DATA BLOCK
============

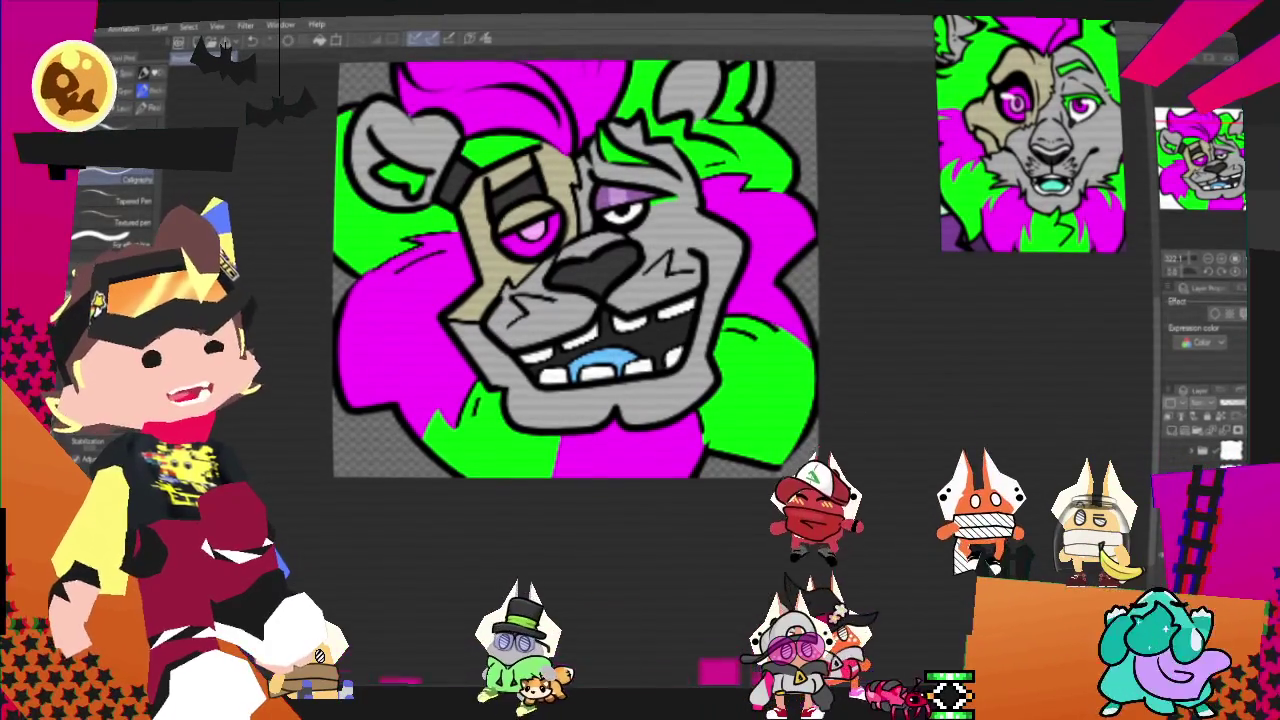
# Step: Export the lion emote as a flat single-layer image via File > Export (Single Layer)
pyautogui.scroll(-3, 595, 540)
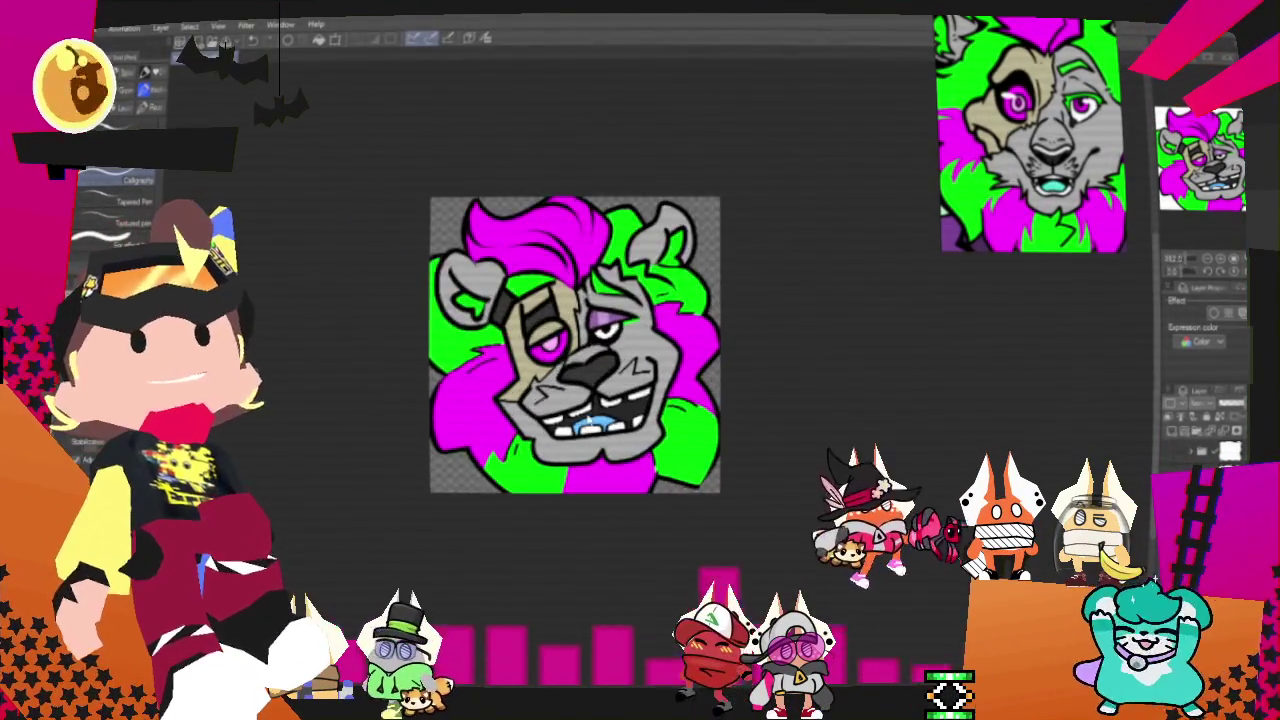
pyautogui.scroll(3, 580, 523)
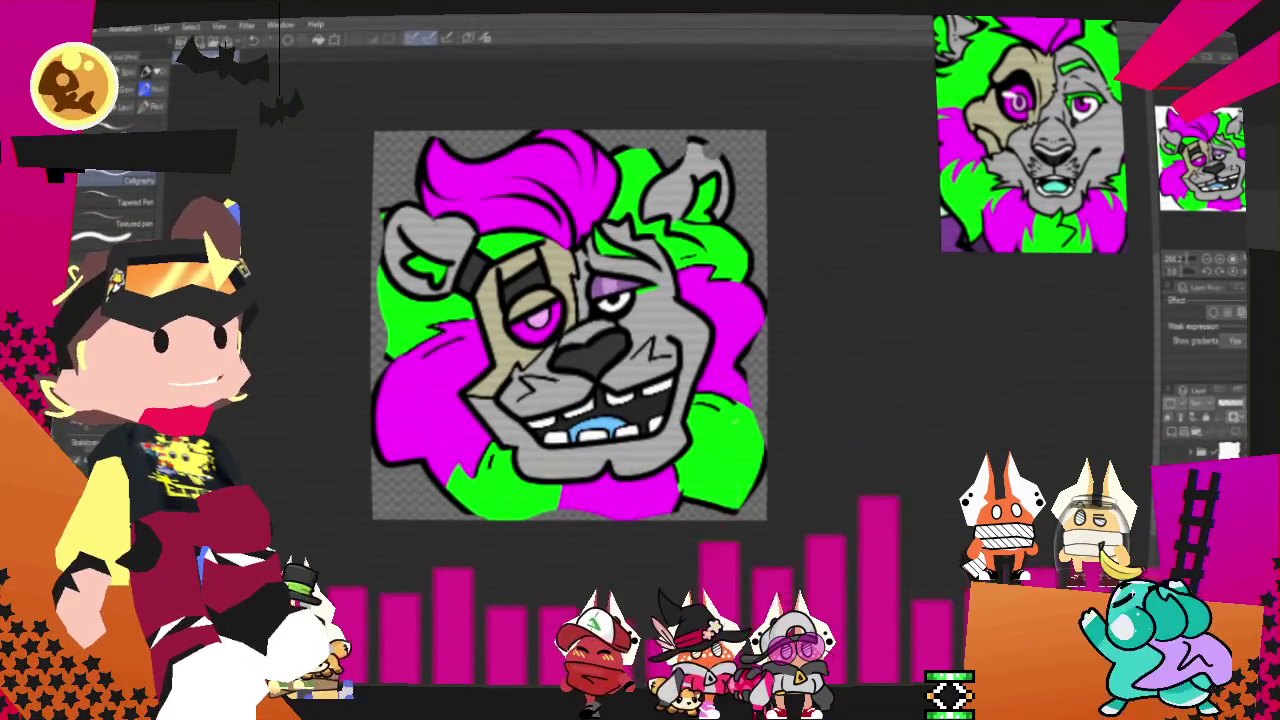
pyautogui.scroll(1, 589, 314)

============

TRY IT
Restate all of the material word for word, leaving every picture out.

WRITTEN RESPONSE
# Step: Export the lion emote as a flat single-layer image via File > Export (Single Layer)
pyautogui.scroll(-3, 595, 540)
pyautogui.scroll(3, 580, 523)
pyautogui.scroll(1, 589, 314)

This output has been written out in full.